Tuesday 6 July 2004

Stages of a Trip

Tripping is most common when inebriated, however it can also occur at other times for a variety of reasons such as wearing a new pair of shoes (particularly ones with a particularly different shape to your normal ones - like having very pointy toes), council neglect of pavements paved with slabs (you can get money from them for this if the offending paving stone is over a particular height out of line), or taking a dark route when having just stepped out of a brightly lit pub. My own trip followed the last example here - and no I had not been drinking, honestly.
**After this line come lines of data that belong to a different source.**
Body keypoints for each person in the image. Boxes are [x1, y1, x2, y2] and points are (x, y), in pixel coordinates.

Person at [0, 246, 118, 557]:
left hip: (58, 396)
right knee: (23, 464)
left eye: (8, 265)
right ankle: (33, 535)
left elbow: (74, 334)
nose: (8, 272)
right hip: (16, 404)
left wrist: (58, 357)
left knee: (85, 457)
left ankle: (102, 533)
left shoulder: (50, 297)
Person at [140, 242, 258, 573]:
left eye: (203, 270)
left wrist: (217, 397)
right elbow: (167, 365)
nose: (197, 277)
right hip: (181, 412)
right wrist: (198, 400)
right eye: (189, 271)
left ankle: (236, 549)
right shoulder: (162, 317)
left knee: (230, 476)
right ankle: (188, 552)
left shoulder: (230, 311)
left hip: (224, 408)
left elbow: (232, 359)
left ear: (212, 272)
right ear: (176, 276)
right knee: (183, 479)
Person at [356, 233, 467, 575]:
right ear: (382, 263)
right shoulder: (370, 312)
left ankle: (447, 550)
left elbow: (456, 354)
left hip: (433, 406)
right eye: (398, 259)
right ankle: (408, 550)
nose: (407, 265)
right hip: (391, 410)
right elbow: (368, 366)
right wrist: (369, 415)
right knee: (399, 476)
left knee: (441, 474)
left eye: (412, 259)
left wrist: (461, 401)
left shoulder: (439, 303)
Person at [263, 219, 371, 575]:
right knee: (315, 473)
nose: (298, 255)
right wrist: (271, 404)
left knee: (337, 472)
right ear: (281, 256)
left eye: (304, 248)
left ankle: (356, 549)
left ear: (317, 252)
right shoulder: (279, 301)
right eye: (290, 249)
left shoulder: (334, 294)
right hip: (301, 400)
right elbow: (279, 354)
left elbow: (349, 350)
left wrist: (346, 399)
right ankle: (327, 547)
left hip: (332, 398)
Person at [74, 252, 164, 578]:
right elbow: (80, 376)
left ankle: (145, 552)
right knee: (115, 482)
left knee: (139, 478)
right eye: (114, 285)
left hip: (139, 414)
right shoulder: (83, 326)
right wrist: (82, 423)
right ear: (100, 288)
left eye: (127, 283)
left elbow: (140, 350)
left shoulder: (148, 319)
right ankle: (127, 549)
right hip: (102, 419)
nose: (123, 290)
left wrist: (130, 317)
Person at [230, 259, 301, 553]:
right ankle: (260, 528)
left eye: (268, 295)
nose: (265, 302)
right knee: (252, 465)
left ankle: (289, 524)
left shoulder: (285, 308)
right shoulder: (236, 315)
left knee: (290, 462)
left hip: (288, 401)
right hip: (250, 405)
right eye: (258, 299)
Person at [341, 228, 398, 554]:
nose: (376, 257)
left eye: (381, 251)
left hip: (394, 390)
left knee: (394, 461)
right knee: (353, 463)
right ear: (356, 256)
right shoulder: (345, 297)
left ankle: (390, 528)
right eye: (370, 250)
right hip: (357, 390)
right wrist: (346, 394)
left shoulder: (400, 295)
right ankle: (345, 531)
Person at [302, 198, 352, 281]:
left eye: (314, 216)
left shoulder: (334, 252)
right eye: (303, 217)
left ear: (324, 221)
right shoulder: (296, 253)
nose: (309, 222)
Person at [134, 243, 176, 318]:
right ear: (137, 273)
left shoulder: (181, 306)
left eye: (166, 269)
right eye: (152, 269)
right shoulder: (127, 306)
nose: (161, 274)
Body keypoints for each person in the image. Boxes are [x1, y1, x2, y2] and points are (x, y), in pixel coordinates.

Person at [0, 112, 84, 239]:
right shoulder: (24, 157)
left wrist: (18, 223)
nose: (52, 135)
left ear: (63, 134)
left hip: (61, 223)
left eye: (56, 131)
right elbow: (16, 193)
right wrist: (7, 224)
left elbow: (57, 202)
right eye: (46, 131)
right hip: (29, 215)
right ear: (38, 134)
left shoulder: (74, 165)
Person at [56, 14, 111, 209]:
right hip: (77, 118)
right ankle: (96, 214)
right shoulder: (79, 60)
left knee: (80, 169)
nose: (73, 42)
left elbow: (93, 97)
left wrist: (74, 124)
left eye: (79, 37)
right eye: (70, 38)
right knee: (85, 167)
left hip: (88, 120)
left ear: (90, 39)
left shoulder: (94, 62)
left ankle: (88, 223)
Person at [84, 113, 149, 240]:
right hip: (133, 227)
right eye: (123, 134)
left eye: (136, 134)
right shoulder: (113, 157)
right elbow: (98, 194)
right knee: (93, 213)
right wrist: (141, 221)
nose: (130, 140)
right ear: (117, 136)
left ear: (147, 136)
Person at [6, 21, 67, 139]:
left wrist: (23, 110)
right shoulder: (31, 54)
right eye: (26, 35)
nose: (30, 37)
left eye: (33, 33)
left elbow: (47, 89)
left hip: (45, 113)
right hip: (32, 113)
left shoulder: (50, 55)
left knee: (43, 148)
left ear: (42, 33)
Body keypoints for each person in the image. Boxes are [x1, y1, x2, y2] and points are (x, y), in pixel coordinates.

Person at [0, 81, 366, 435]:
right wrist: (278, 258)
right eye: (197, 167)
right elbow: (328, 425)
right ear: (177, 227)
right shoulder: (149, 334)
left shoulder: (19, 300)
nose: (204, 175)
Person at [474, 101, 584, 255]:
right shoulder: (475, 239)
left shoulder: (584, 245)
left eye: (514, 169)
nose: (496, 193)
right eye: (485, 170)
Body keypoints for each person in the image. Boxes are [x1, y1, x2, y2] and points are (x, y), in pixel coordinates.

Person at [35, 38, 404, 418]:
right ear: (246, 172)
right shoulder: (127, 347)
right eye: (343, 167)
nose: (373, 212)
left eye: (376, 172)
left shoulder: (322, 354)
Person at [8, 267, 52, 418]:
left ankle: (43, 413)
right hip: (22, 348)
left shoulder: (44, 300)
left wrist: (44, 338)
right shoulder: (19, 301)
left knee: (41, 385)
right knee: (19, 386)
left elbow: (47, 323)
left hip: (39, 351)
  1. Unassuming walk under some trees on the way home after dark. Not drunk (really, its true).
  2. Darkness led to inability to see two branches, therefore stepped on the first and slid one way, in recovery stepped on the other and slid the other way. Way scary. Fell onto side on the grass.
  3. Lying on the grass dealing with pain stabbing through the ankle. Rolling around in agony. Concerned friends.
  4. Finally laughter. Following acute embarrassment. Falling over is always embarrassing - we are not 'old people' after all. And we rarely manage to make it as graceful as Naomi Campbell in those shoes. Its all agony, spewn out bag contents (lipstick, condoms, tampons, change rolling, eyelash curlers - any combination as befits the bag owner), knickers flashed and torn tights. And then being snappy with caring passers by because actually you'd rather the ground swallow you up rather than actually gratefully receive some help (we're nuts really - its only the embarrassment talking).
  5. Some discussion around likely injury - twisted or broken. Wish I could remember the actual level of pain a broken leg was (did do that when I was 11) because I'm certain that it must be worse than a severe twist but really its hard to compare after all these years. Twist is the final prognosis.
  6. Getting up, getting on the bus for one stop, changing buses - all fine. The final walk up the hill to home takes longer than usual but not too bad. Pain sets in. Hobbling.
  7. Preparation for the night - ice pack, wrapped in towels, painkillers, ankle raised on cushions over the level of the heart when horizontal. Ice so cold that it hurts.
  8. On waking put a stretch bandage on. Spend day with foot up in bed watching Sunday's crap TV - including Pop World, Hollyoaks, Big Brother repeats (sad sad), some of East Enders (as much as can stomach), tennis, followed by football, Big Brother: the psychology episode. Square eyes.
  9. Bandage taken off for the night. In the morning a lovely purple and yellow florid bruise appears.
  10. Take as much time off as is fitting for the injury. So far by third day (second day off work) its still painful to walk on and hobbling is the only option. Probably go back tomorrow and hopefully the days with raised ankle and mind-numbing daytime tv will help a swifter recovery (although have discovered again, that they have ER repeats and a great programme called Third Watch, after that it all goes down the pan with antique sales, house make-overs and tidying up programmes - I've not only got square eyes but a headache).
  11. The crap on TV makes it a joy to go back to work. And there will be sympathy due to the pathetic hobbling, at least for a day or so.